The seven-day daily average of new cases now stands at 169.4, compared to 217 a week ago, and 78.7 a month ago. Of Wednesday’s new cases, 37 were in York County, 36 in Cumberland County, 35 in Penobscot County and 27 in Hancock County.

Since the pandemic began, Maine has logged 12,208 cases of COCID-19, and 218 people have died.

Mills is quarantining after potentially being exposed to COVID-19 by a member of her Maine State Police security detail who began showing symptoms and then tested positive. She is expected to be tested on Thursday. She said her exposure to the member of the Executive Protection Unit was brief, they were both wearing masks and she is not experiencing any symptoms.
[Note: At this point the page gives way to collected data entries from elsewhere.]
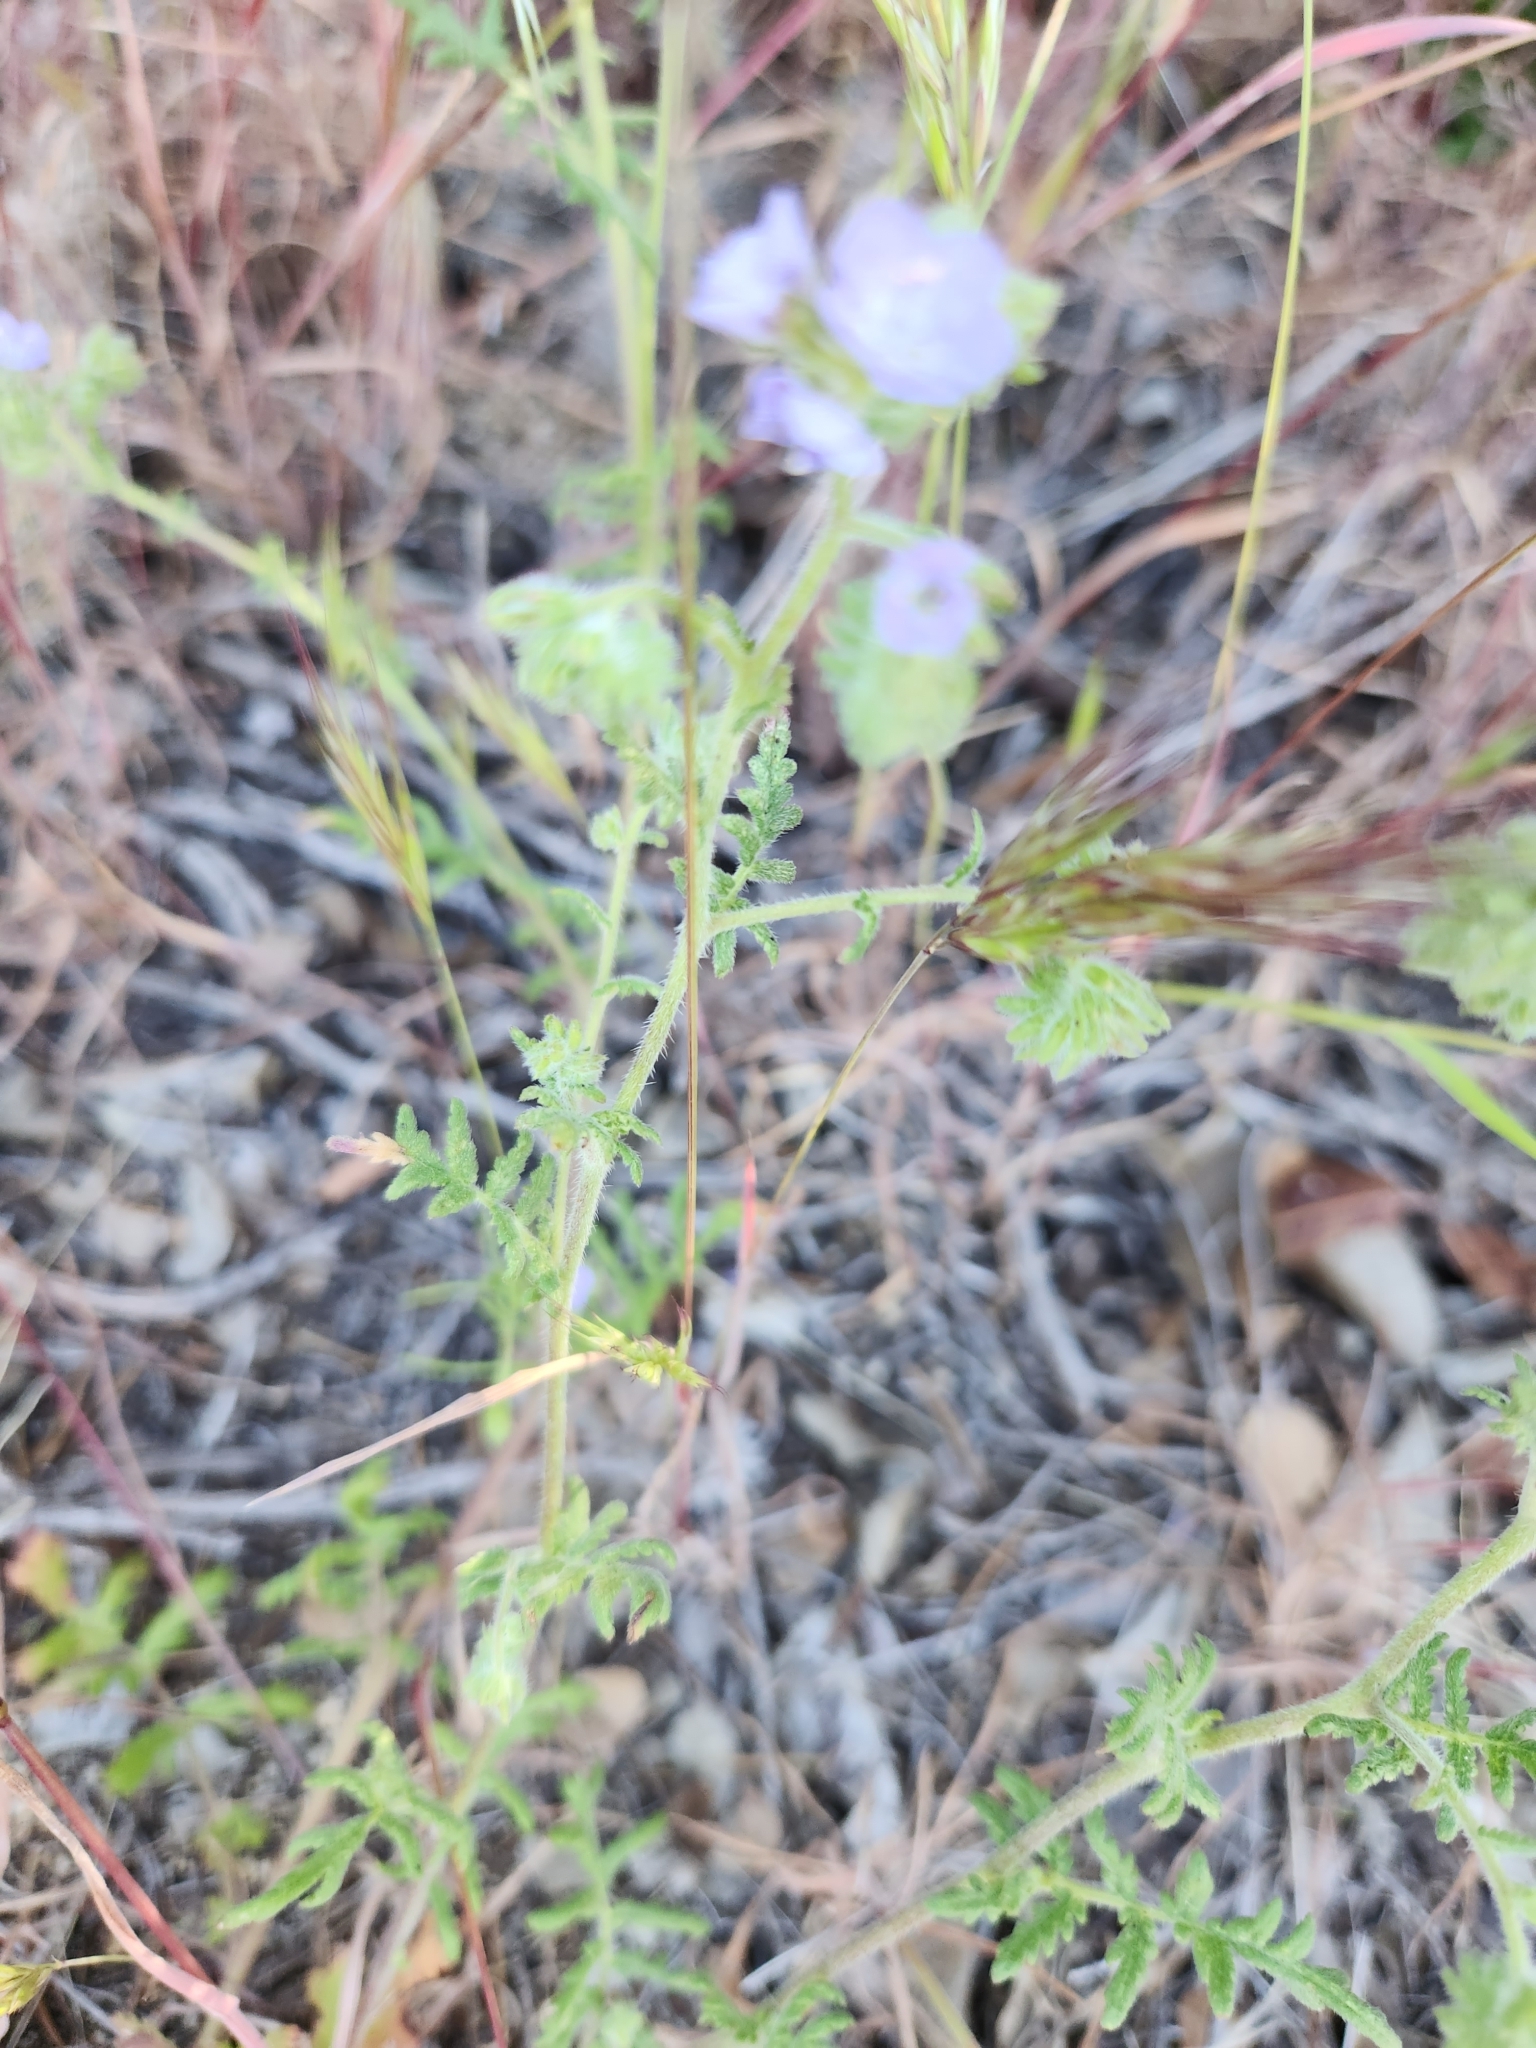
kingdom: Plantae
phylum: Tracheophyta
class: Magnoliopsida
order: Boraginales
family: Hydrophyllaceae
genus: Phacelia
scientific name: Phacelia distans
“I’ve been in a bubble anyway, it’s just a little tighter bubble,” Mills said. The governor said she has a duct-tape “moat” designating a 6-foot distance from her desk, though she has had very few visitors since March, as most of her work is being done remotely.

The 232 new cases continues a trend of high daily case counts and comes a day after Maine reported 20 new deaths.

Hospitalizations have risen sharply in the wake of rising case numbers, with 138 COVID-19 patients in Maine hospitals on Wednesday, including 46 in critical care and 19 on a ventilator. The CDC is expected to update hospitalization data later today.